In 1849, Andre Marchesseau left New Orleans to go to California. Before leaving, Marchesseau entrusted a one year old child named Ernest, “a mulatto boy and a slave for life,” to the care of Marie Louise Duseau. Ernest’s mother was a slave named Mary, who allegedly was owned by Marchesseau at the time of Ernest’s birth on February 17, 1848. In August 1852, Marie Louise Duseau became ill and entrusted the child Ernest to the care of plaintiff, Joseph Tom.
In May 1857, Marie Louise Duseau died. Ernest’s mother Mary was now in the possession of Samuel J. Peters, Jr., a resident of Jefferson Parish. One month later, in June 1857, Peters assumed Ernest’s care until the child reached the age of ten. As Joseph Tom explained in his Petition dated September 10, 1857:
On or about the fifth of June last past when Mr. Samuel J. Peters, Jr. the pretended owner of the mother of that child Ernest, took possession of that child by force, basing his right upon his possession of the mother, the law prohibiting the separation of the child from the mother before the child has attained ten years.
Marchesseau never returned from California, left no agent in Louisiana, and had not been heard of for approximately eight years.
Plaintiff Joseph Tom sued Ernest, seeking reimbursement for $240 in expenses incurred in caring for Ernest until June 5, 1857. Tom asserted that Marchesseau abandoned Ernest and that Ernest should be seized from the possession of Peters and sold to satisfy his privilege.
A curator ad hoc was appointed to represent the absent Marchesseau. A provisional writ of seizure was granted and Ernest was placed in the custody of Peters, who was appointed Ernest’s guardian. The Jefferson Parish Sheriff published notice of the proceedings involving Ernest, in both French and English, in the Jefferson Journal newspaper in July 1858.

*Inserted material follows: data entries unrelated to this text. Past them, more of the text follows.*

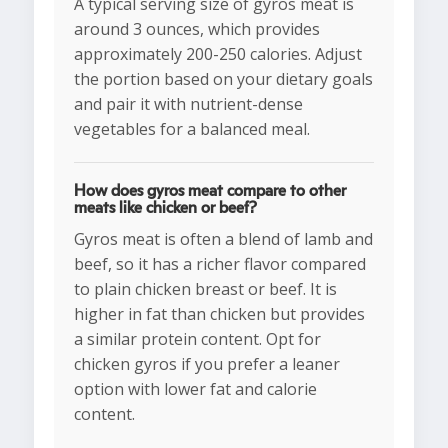
A typical serving size of gyros meat is
around 3 ounces, which provides
approximately 200-250 calories. Adjust
the portion based on your dietary goals
and pair it with nutrient-dense
vegetables for a balanced meal.
How does gyros meat compare to other
meats like chicken or beef?
Gyros meat is often a blend of lamb and
beef, so it has a richer flavor compared
to plain chicken breast or beef. It is
higher in fat than chicken but provides
a similar protein content. Opt for
chicken gyros if you prefer a leaner
option with lower fat and calorie
content.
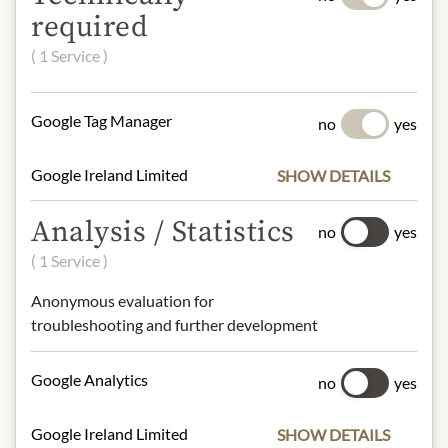
required
*traded in compliance with Fairtrade
standards, total: 75%.
( 1 Service )
°from controlled organic cultivation
Full cream milk powder from "Bio vom
Berg", organic farmers from Tyrol.
Google Tag Manager
no
yes
eggs, peanuts, milk, tree nuts, sesame
Google Ireland Limited
SHOW DETAILS
NUTRITIONAL VALUES
Analysis / Statistics
no
yes
100g contain on average:
( 1 Service )
Calories (energy):
2089 / 504 kcal
Fat:
34 g
Anonymous evaluation for
- of which saturates:
21 g
troubleshooting and further development
Carbohydrates:
34 g
- of which sugar:
26 g
Google Analytics
no
yes
Dietary Fiber:
g
Protein:
6,6 g
Salt:
0,26 g
Google Ireland Limited
SHOW DETAILS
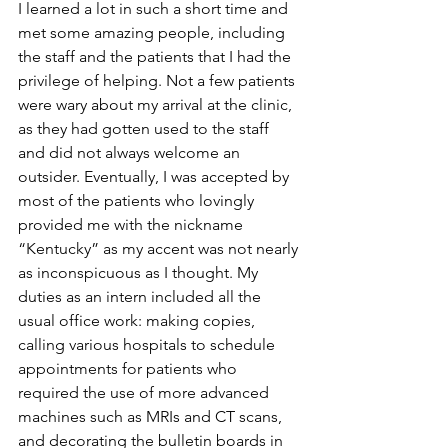
I learned a lot in such a short time and 
met some amazing people, including 
the staff and the patients that I had the 
privilege of helping. Not a few patients 
were wary about my arrival at the clinic, 
as they had gotten used to the staff 
and did not always welcome an 
outsider. Eventually, I was accepted by 
most of the patients who lovingly 
provided me with the nickname 
“Kentucky” as my accent was not nearly 
as inconspicuous as I thought. My 
duties as an intern included all the 
usual office work: making copies, 
calling various hospitals to schedule 
appointments for patients who 
required the use of more advanced 
machines such as MRIs and CT scans, 
and decorating the bulletin boards in 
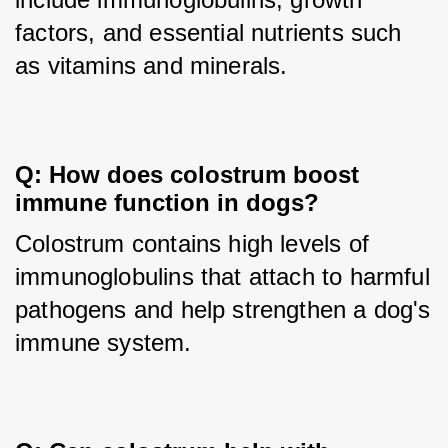
factors, and essential nutrients such 
as vitamins and minerals.
Q: How does colostrum boost 
immune function in dogs?
Colostrum contains high levels of 
immunoglobulins that attach to harmful 
pathogens and help strengthen a dog's 
immune system.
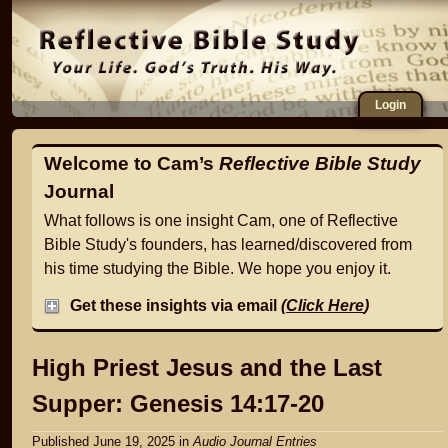
Login
Welcome to Cam’s
Reflective Bible Study
Journal
What follows is one insight Cam, one of Reflective
Bible Study's founders, has learned/discovered from
his time studying the Bible. We hope you enjoy it.
Get these insights via email
(
Click Here
)
High Priest Jesus and the Last
Supper: Genesis 14:17-20
Published June 19, 2025
in
Audio Journal Entries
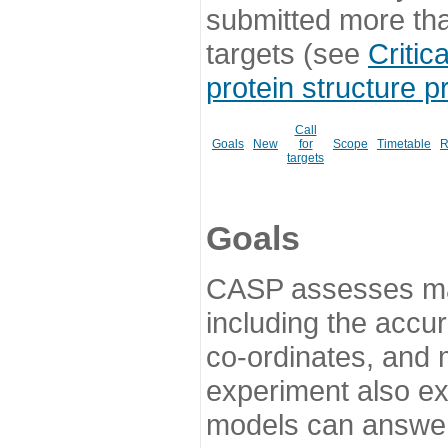
submitted more th
targets (see
Critic
protein structure p
Call
Goals
New
for
Scope
Timetable
R
targets
Goals
CASP assesses ma
including the accur
co-ordinates, and 
experiment also ex
models can answer 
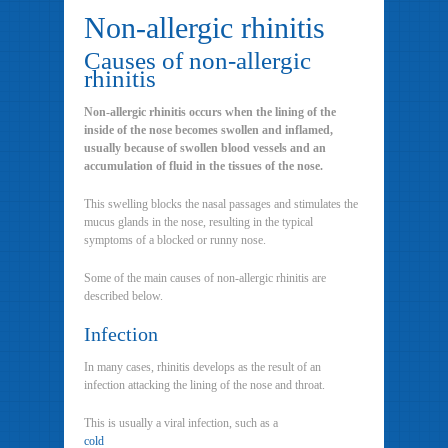
Non-allergic rhinitis
Causes of non-allergic
rhinitis
Non-allergic rhinitis occurs when the lining of the
inside of the nose becomes swollen and inflamed,
usually because of swollen blood vessels and an
accumulation of fluid in the tissues of the nose.
This swelling blocks the nasal passages and stimulates the
mucus glands in the nose, resulting in the typical
symptoms of a blocked or runny nose.
Some of the main causes of non-allergic rhinitis are
described below.
Infection
In many cases, rhinitis develops as the result of an
infection attacking the lining of the nose and throat.
This is usually a viral infection, such as a
cold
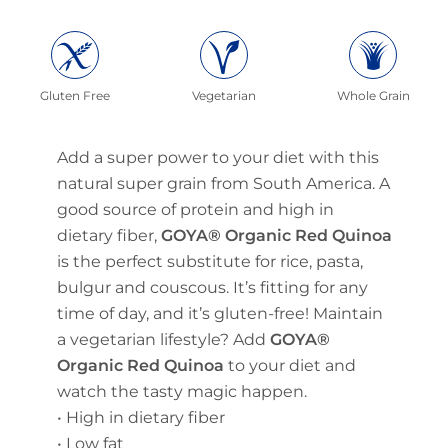
Gluten Free
Vegetarian
Whole Grain
Add a super power to your diet with this
natural super grain from South America. A
good source of protein and high in
dietary fiber,
GOYA® Organic Red Quinoa
is the perfect substitute for rice, pasta,
bulgur and couscous. It’s fitting for any
time of day, and it’s gluten-free! Maintain
a vegetarian lifestyle? Add
GOYA®
Organic Red Quinoa
to your diet and
watch the tasty magic happen.
• High in dietary fiber
• Low fat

Judge Victor Burthe of the Third Judicial District Court, the Parish of Jefferson, set aside Ernest’s seizure on motion of Marchesseau’s curator ad hoc. The Jefferson Parish court ruled that Ernest could not be seized. The provisional seizure statute, Code of Practice Article 285, must be construed strictly and only applied to seize a thing, not a person. Judge Burthe ruled on November 26, 1858:
Slaves are persons, not things, and cannot therefore be seized provisionally. It is therefore ordered adjudged and decreed that the writ of provisional seizure be set aside at plaintiffs’ costs. Tom appealed to the Louisiana Supreme Court, which affirmed Judge Burthe's ruling:
A slave is not a thing, in the sense of the preceding 4th section of Art. 285 of the Code of Practice. This Article does not, therefore, authorize the present form of action, and there is no other statute that does.
On rehearing, the Louisiana Supreme Court explained:
Privileges on immovables and slaves are treated of in the Civil Code under a distinct head, and we do not discover that any privilege is given as such for expenses incurred for the preservation of the slave or immovable. Doubtless, this is owing to the fact, that slaves are susceptible of being mortgaged.
It might be subversive of the mortgagee's right, if the party who had furnished a sick slave with medicine, or arrested the runaway, should have the right to provisionally seize and sell by a proceeding in rem, because the medicine or expense in arresting the slave might be deemed to be incurred for the preservation of the thing. By the former laws, when runaway slaves were advertised and sold by the public authorities, the proceeding was in rem, but those laws are repealed.
The courts agreed that Tom had no privilege to seize and sell Ernest to be reimbursed for expenses.